A breath-taking hand drawn sketch of Perth, which goes on public display on Tuesday, has been bought by millionaire businessman Tony Banks.
The highly detailed ink artwork has been installed at the city’s museum and art gallery.
It was created by London artist Carl Lavia as part of an ambitious project to commemorate 69 cities around the UK.
Mr Banks, a Falkland War veteran who appeared on Channel 4 show The Secret Millionaire after amassing a fortune through his Balhousie Care group, bought the piece for an undisclosed sum.
The collector said it was important to put it on show for Perth residents and visitors.
“I am so impressed with the drawing and the thinking behind recreating each of Scotland’s cities in sketch,” he said.
“I got in touch as soon as I heard about it. I just had to nail it down.”
He said: “I’m very proud to be Scottish and it was important to me that we kept the sketch in Perth.
“I’m really happy it will be in the Perth Museum and Art Gallery so it can be enjoyed by everyone, for free.
“I’ve never understood why private art collectors hide things away.”
The sketch will stay at the George Street museum until October, when it will be relocated to the city’s AK Bell Library.
It has also been confirmed that the artwork will be used as the cover of a new book, Perth and Kinross: A Pocket Miscellany by Trish Colton.
The Perth portrait stands at three metres tall and depicts the whole of the city including the racecourse, Scone Palace, the city centre and surrounding countryside.
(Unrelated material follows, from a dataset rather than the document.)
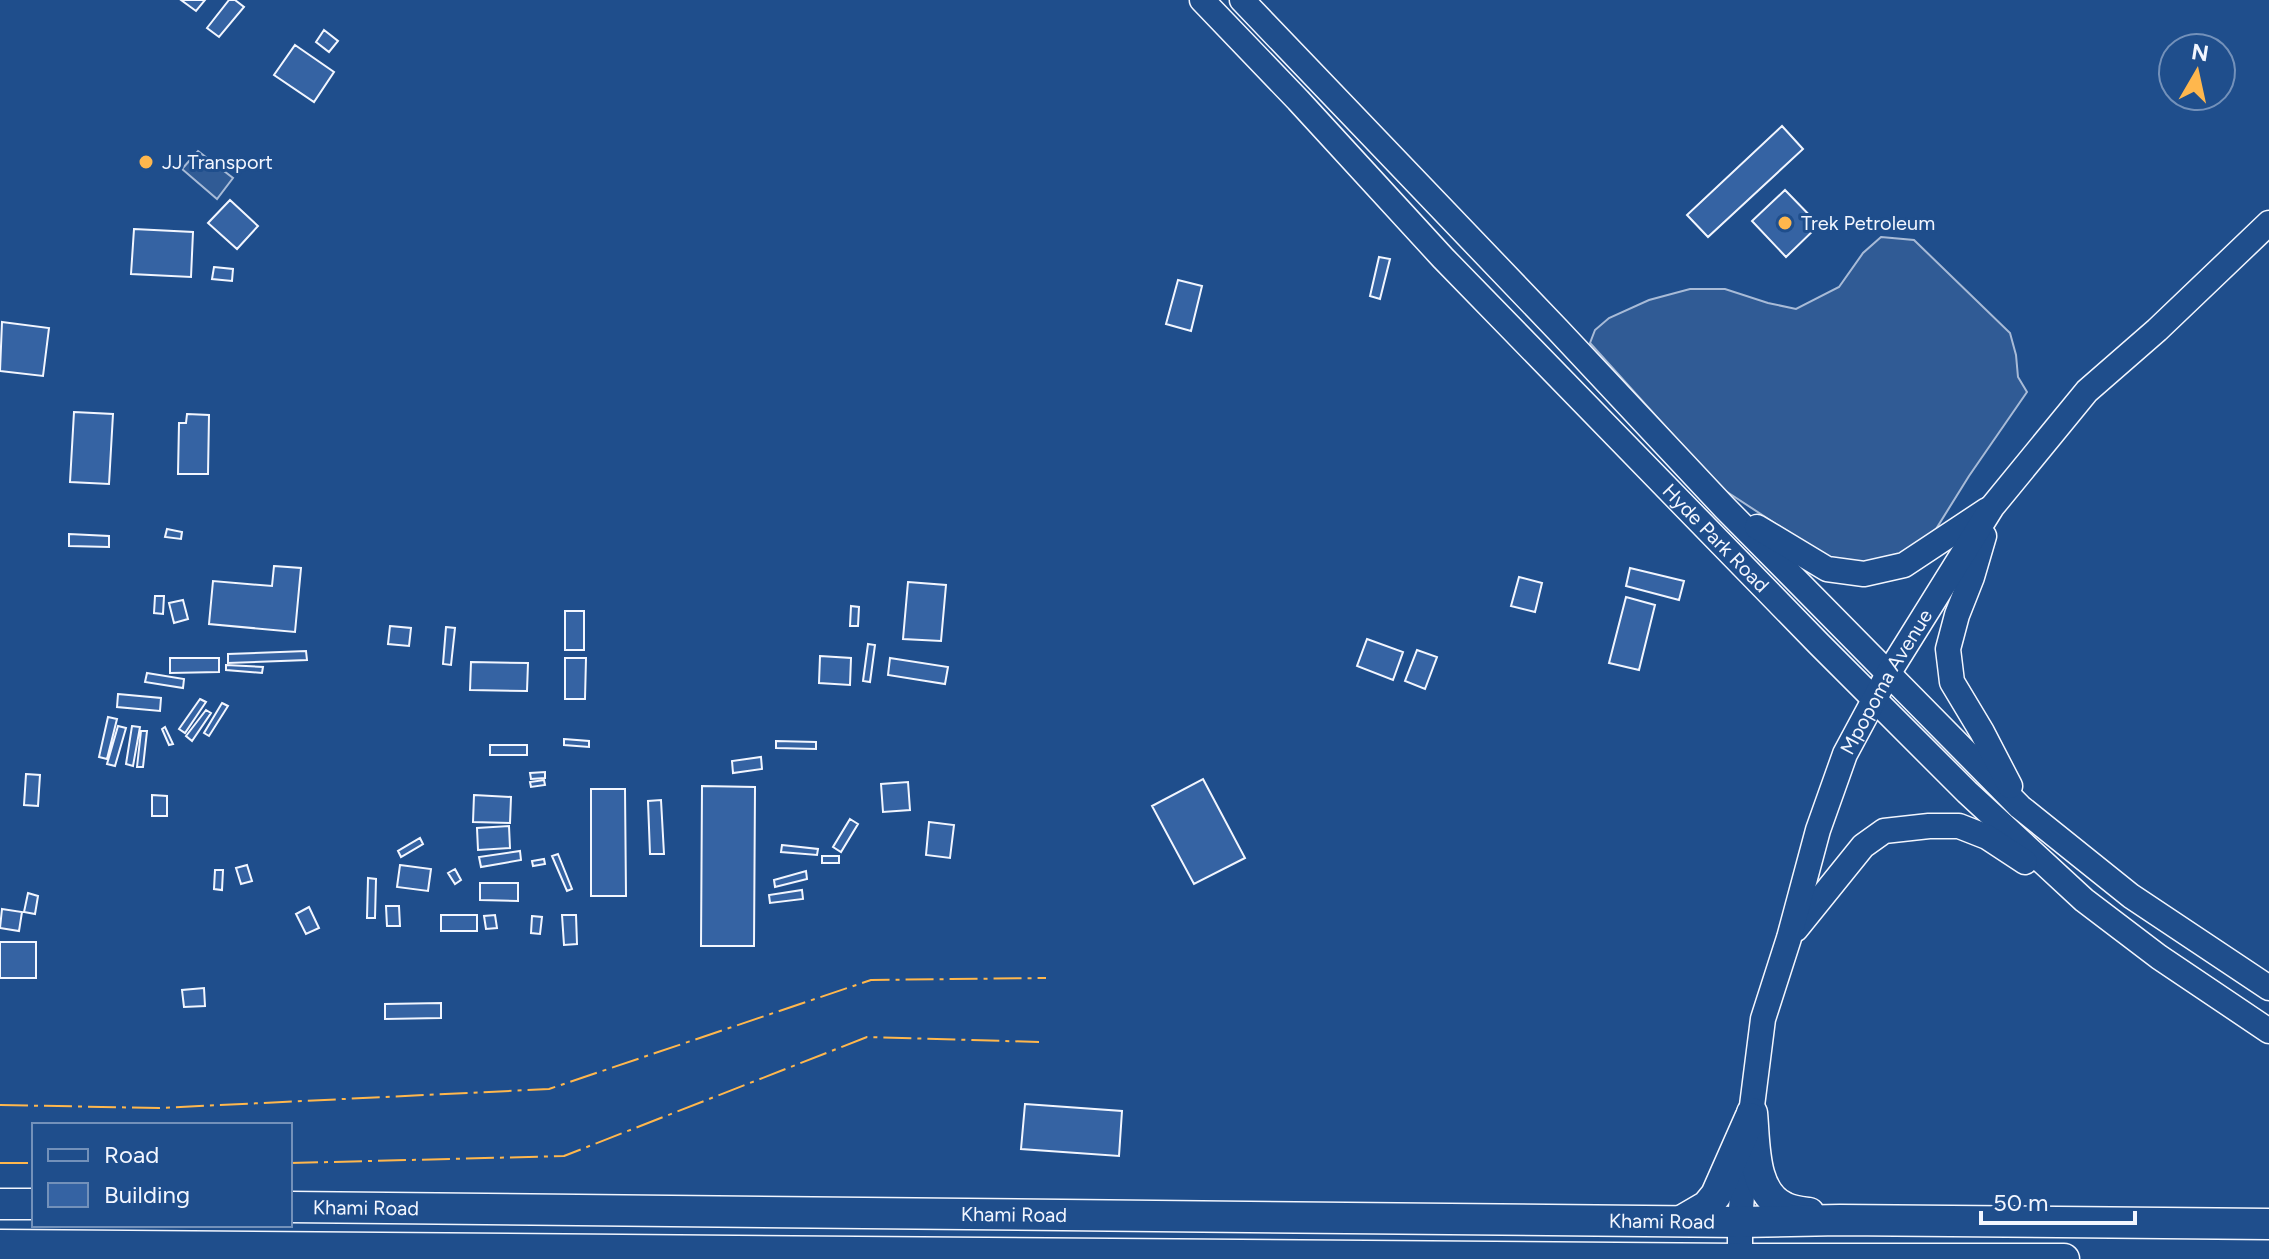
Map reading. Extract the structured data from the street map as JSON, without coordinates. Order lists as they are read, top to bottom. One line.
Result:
{"streets":{"main road":["Khami Road"],"street":["Hyde Park Road","Mpopoma Avenue"]},"crossings":[["Hyde Park Road","Mpopoma Avenue"],["Mpopoma Avenue","Khami Road"]],"places":["JJ Transport","Trek Petroleum"],"legend":["Road","Building"],"scale_bar":"50 m","north":"top"}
It even features tiny details like bus stops and post boxes.
Carl has been working on the self-funded project with photographer Lorna Le Bredonchel for two years.
It took about three months to complete, during which time the pair explored the city by foot with Carl making sketches and Lorna undertaking research and photographing streets and landmarks.
“The idea was to give people the chance to rediscover their cities,” said Carl. “See them from a different point of view.”
He said there were a few hidden details in the artwork for viewers to find. “I’m a big music fan, and I knew that T in the Park was held in the area,” he said.
“I wanted to put that in there because it was so well known.”
He said: “Perth was fairly easy to do because it has such an interesting medieval centre, but the more I got into it the more complex it became.”